Jabez n’a pas envie de discutailler comme avec ces enculés d’inspecteurs généraux qui ont sous-entendu la veille qu’il savait pour avoir posé son congé précisément ce jour-là. Il rétorque :
— Si c’est pour encore me casser les couilles, allez vous faire foutre.
— Mmm, pas vraiment. Je cherche plutôt des casses-couilles dans votre genre.
L’envie de disparaître dispute celle de plonger la tête la première.
— Pour ?
— Remuer de la merde, mais le projet épèle « anti-corruption ». Ça passe mieux pour la politique, voyez.
Cette blague !
— Qui vous dit que je ne suis pas ripoux ? L’IG me renifle le cul.
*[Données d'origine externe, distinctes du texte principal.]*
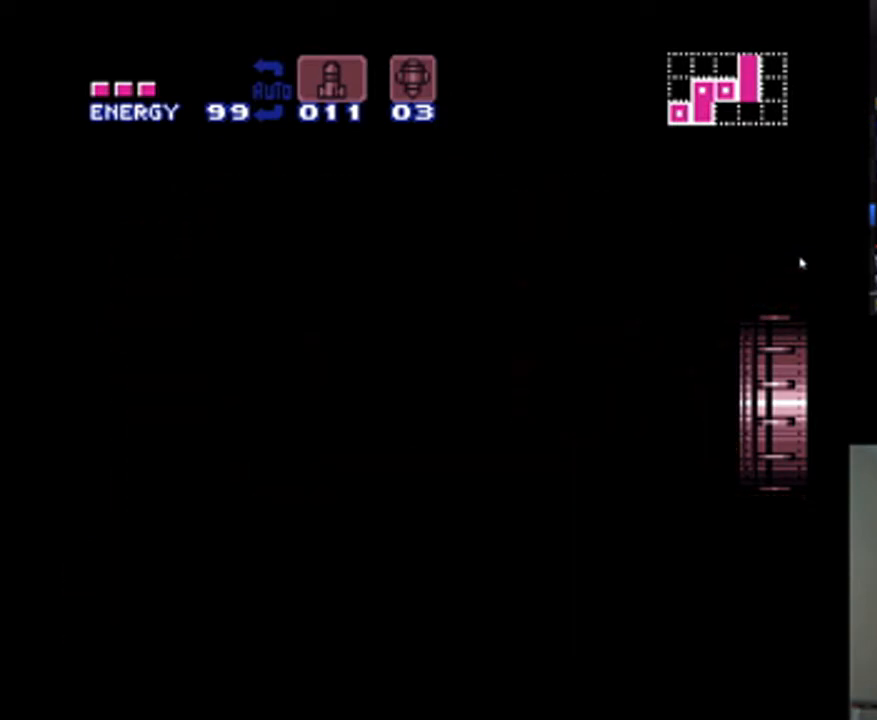
{"buttons": ["A", "DPAD_RIGHT"], "events": []}
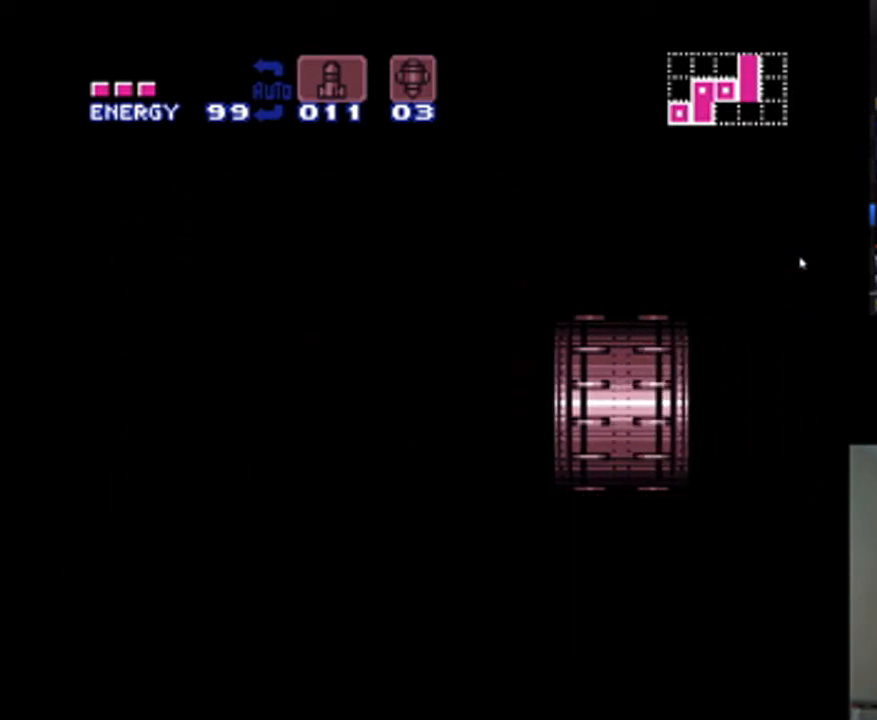
{"buttons": ["A", "DPAD_RIGHT"], "events": []}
— La recommandation d’un ami commun pour la sodomie. Notre cher collègue Yann Macbeth a l’œil pour repérer les réfractaires aux « paillettes ». C’est comme ça qu’on dit, non ? Puis…
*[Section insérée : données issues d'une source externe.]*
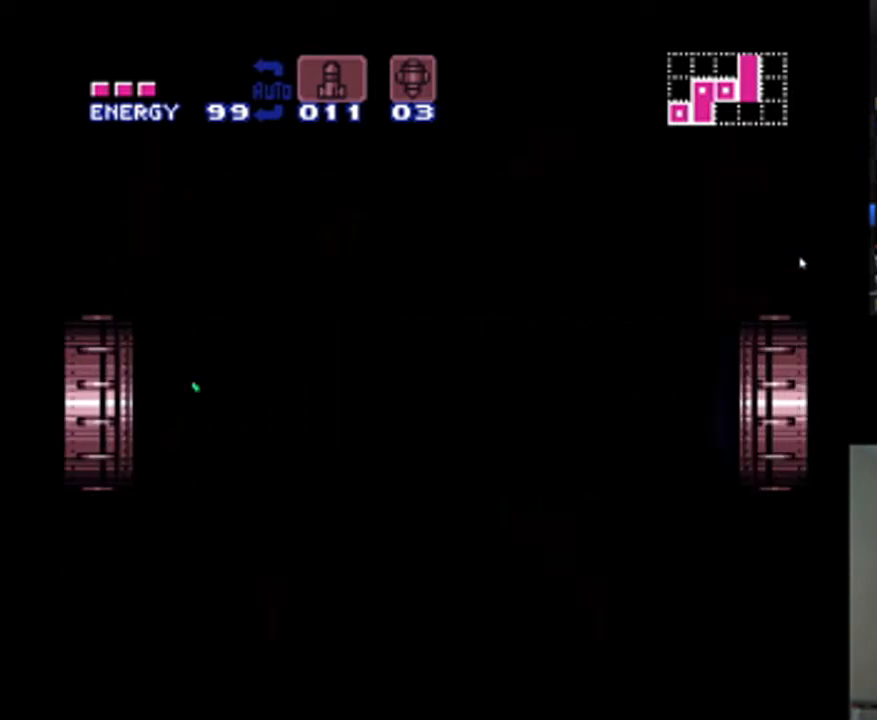
{"buttons": ["A", "DPAD_RIGHT"], "events": []}
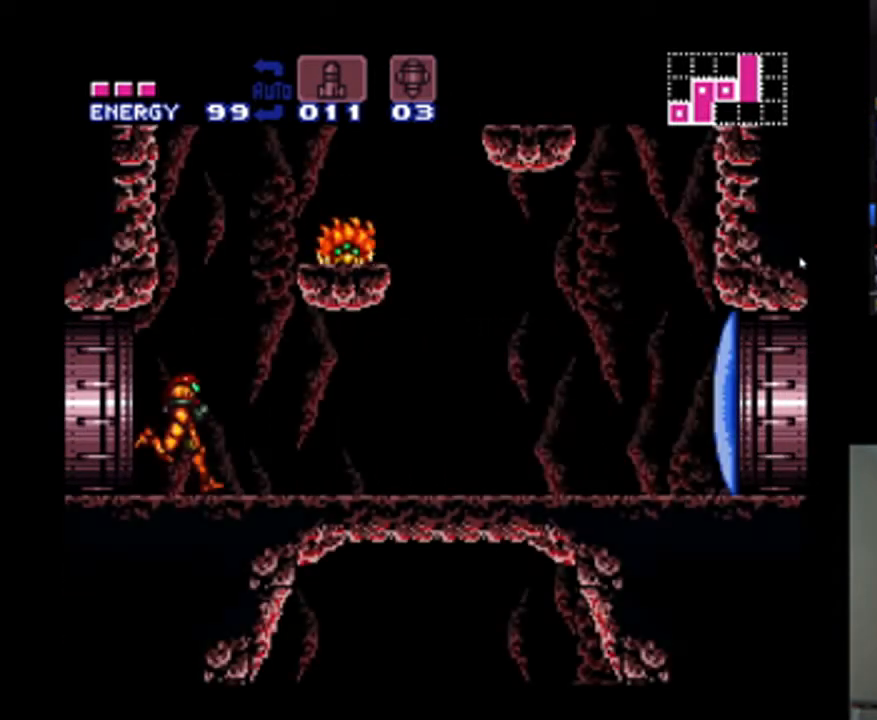
{"buttons": ["A", "B", "DPAD_RIGHT"], "events": [[433, "B", "down"]]}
Le commissaire zippe son propre col jusqu’en haut ;
— Aboubakar vous a chaudement recommandé. Il n’a pas tari d’éloges sur vous.
— C’est-à-dire ?
Jabez n’y croit pas. Ce gamin était tout juste sorti de l’école. Et quels genres de compliments mérite-t-il, lui ? Il revoit le jeune adjoint : aucunes erreurs sur les procédures, très à cheval dessus même, mais en y réfléchissant bien, le gamin savait ce qu’il faisait. Il avait une certaine expérience du terrain, disons-le. L’épisode du garage, par exemple. Oh il s’est fait voir en beauté ! Le Commissaire entonne :
— Vous êtes un chevalier noir, Jabez. J’ai entendu des histoires sur vous. Vous n’êtes pas des leurs.
— Regardez mieux.
Le commissaire rit.
— Je le sais parce qu’un de mes gars aux Douanes a vu votre portrait dans leurs chiottes.
— Un de vos… Attendez, là. De quoi on parle ?
— De vous. De combien vous êtes un mauvais flic. Si vous avez quitté votre ancienne équipe, c’est pas parce qu’on a offert une belle promotion, mais parce que vous avez collé au mur des parents maltraitants envers une Artificielle préfigurée pour la plongée. Mais comme vous étiez jeune, que vos états de services étaient exemplaires, et ces gens sont des connards, disons-le franchement, votre sup’ a passé l’éponge et on vous a transféré dans une équipe où vous pouviez vous permettre de secouer des enfoirés sans que ça froisse. C’est pas vrai, Jabez ?
On lui a fait comprendre que ce serait la seconde et dernière des chances. Sa progression a gelé et Elia lui en a voulu, peut-être même qu’elle lui en veut encore. Jabez n’a plus fait le héros depuis. Il a bien retenu la leçon.
— Qu’est-ce que vous me voulez à la fin ?
— La même chose que vous : que ça change.
Jabez reste interdit.
— J’ai un client sérieux qui a très envie de se mettre à table. Sauf que je ne peux pas l’inviter à la maison parce que je sais qu’il n’y arrivera jamais vivant, et je ne peux pas me déplacer en personne (il tapote ses galons sur ses épaules), vous comprenez ? J’ai pensé que ça vous intéresserait, il était à la Mèche quand c’est parti en vrille.